Various Latex questions

latex

I had to learn Latex in a hurry and am now trying to fix a report. Most of the things works fine, but I have some problems.

  1. The abstract has very much padding. This makes the abstract break and end up in two pages. How do I make it fit on one page, by removing padding, not making the text smaller?
  2. I have a long table, which I use longtable for. But the table is wide so I use p{Xmm} to make it fit the page. That works fine. But then all text in the columns will use the whole column width, which I don't want.
  3. I use \setlength{\parskip}{Xmm} to get some spacing between paragraphs. That works fine. But then the sections will get lots of spacing. Is there any way to only set the bottom spacing?

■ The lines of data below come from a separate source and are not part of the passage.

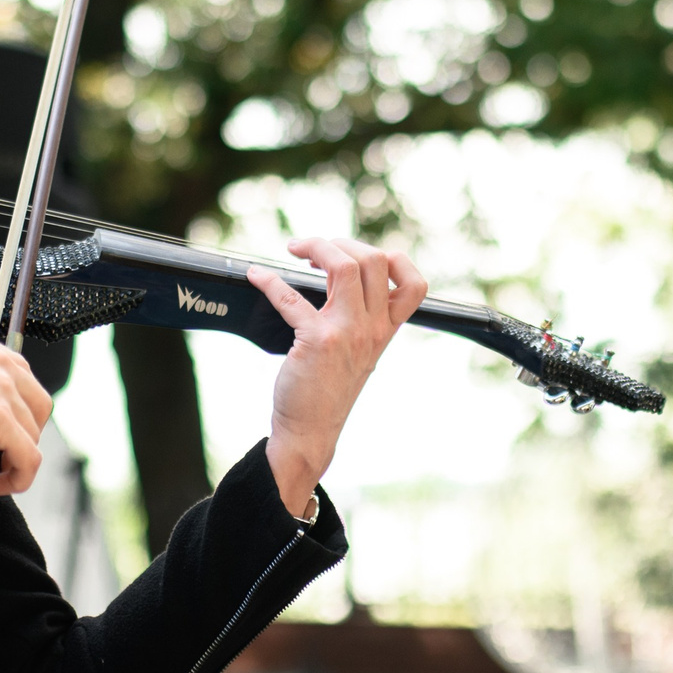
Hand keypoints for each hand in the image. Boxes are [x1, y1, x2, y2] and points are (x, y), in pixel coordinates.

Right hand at [0, 329, 52, 493]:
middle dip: (25, 432)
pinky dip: (20, 476)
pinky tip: (1, 484)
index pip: (19, 380)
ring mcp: (4, 391)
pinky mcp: (1, 420)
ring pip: (33, 433)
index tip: (0, 428)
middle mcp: (0, 364)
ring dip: (17, 457)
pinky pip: (27, 457)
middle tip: (3, 450)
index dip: (14, 409)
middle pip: (36, 406)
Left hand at [248, 239, 427, 518]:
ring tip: (296, 249)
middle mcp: (373, 328)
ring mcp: (348, 333)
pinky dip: (269, 281)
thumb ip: (360, 317)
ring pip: (344, 267)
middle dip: (341, 242)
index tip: (360, 255)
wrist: (312, 430)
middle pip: (375, 260)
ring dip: (316, 247)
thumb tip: (337, 273)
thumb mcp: (359, 352)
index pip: (415, 284)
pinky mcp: (317, 341)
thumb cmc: (329, 388)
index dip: (394, 258)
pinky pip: (292, 297)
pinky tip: (256, 277)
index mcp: (386, 330)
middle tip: (314, 249)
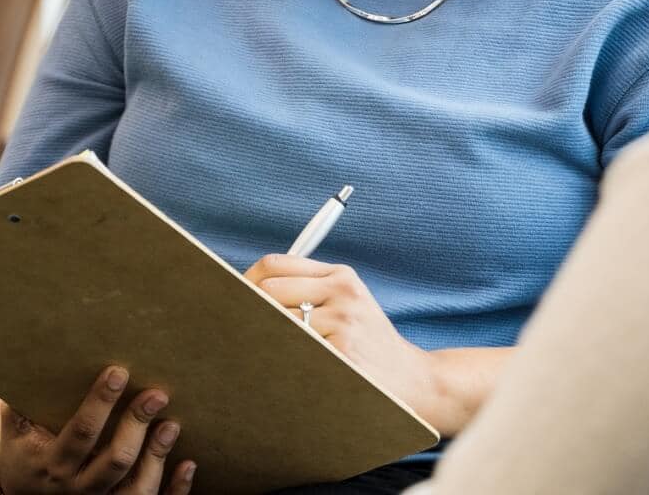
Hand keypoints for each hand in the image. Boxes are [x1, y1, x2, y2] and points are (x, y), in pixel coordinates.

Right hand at [0, 365, 196, 493]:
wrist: (20, 494)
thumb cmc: (21, 450)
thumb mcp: (14, 426)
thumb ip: (22, 399)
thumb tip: (32, 350)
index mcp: (53, 461)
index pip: (81, 432)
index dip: (100, 403)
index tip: (117, 372)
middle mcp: (78, 487)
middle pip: (114, 460)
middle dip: (136, 425)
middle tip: (156, 394)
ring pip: (135, 489)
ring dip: (157, 456)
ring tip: (171, 425)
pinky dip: (174, 489)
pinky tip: (188, 464)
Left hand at [246, 254, 438, 414]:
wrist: (417, 382)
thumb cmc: (368, 346)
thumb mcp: (348, 305)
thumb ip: (307, 290)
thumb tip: (242, 291)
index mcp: (340, 275)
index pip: (276, 265)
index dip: (245, 281)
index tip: (232, 299)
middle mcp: (343, 292)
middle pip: (268, 291)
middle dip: (248, 312)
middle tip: (239, 332)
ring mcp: (344, 322)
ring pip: (276, 323)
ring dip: (263, 341)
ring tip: (259, 354)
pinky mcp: (344, 352)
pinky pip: (293, 352)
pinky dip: (281, 361)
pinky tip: (283, 370)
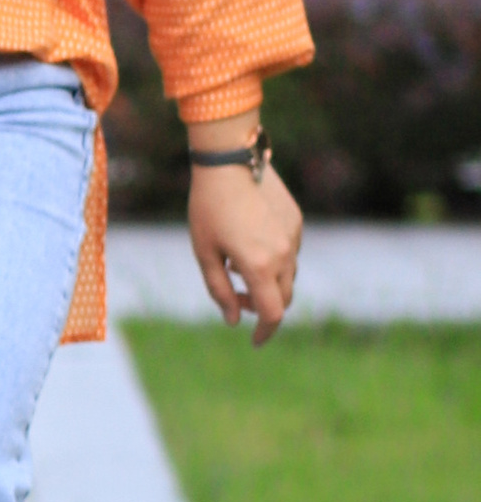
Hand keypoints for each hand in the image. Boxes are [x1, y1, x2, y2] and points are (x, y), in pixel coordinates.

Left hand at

Then I have another question about Latex. Why are the standards so terrible? I mean. Do you ever want a table not to break automatically if the contents it too wide? And do you ever want there to be 0 spacing between paragraphs? I don't get it…

Thanks!

Best Answer

The defaults of LaTeX aren't terrible at all. You need to accept that LaTeX is a typesetting system -- not a word processor. From a typesetting view a table isn't breakable at all. Even if it breaks, how should it break? A typesetting system will require you (and it should do so!) to tell yourself how it should behave. Furthermore, if there is no spacing between paragraphs (you are writing paragraphs, not inserting line breaks, are you?) you are using a document class that doesn't do that: it's a perfectly acceptable way of formatting paragraphs to use indents of the first paragraph line without additional space between the paragraphs. I just picked two random prose books and both format this way. Seriously, the standards LaTeX uses (especially when using KOMAScript) are much saner and way better looking than anything I've seen created with Word or similar. If you're used to LaTeX output Word looks like crap. It doesn't deal properly with spacing at all.

Also, learning LaTeX is nothing to be done in a hurry. If you are in a hurry I suggest using a word processor instead. Alternatively, get the required time.

As for your questions:

  1. What exactly do you mean by "much padding"? Why did you add that padding in the first place? If the paragraph is only too long by one or two lines you might be able to use \enlargethispage.
  2. you might be interested in the tabularx package. If you use tabular you might want to make the p column \raggedright
  3. I don't understand this question. If you modify \parskip you modify the amount of space that is added after a paragraph.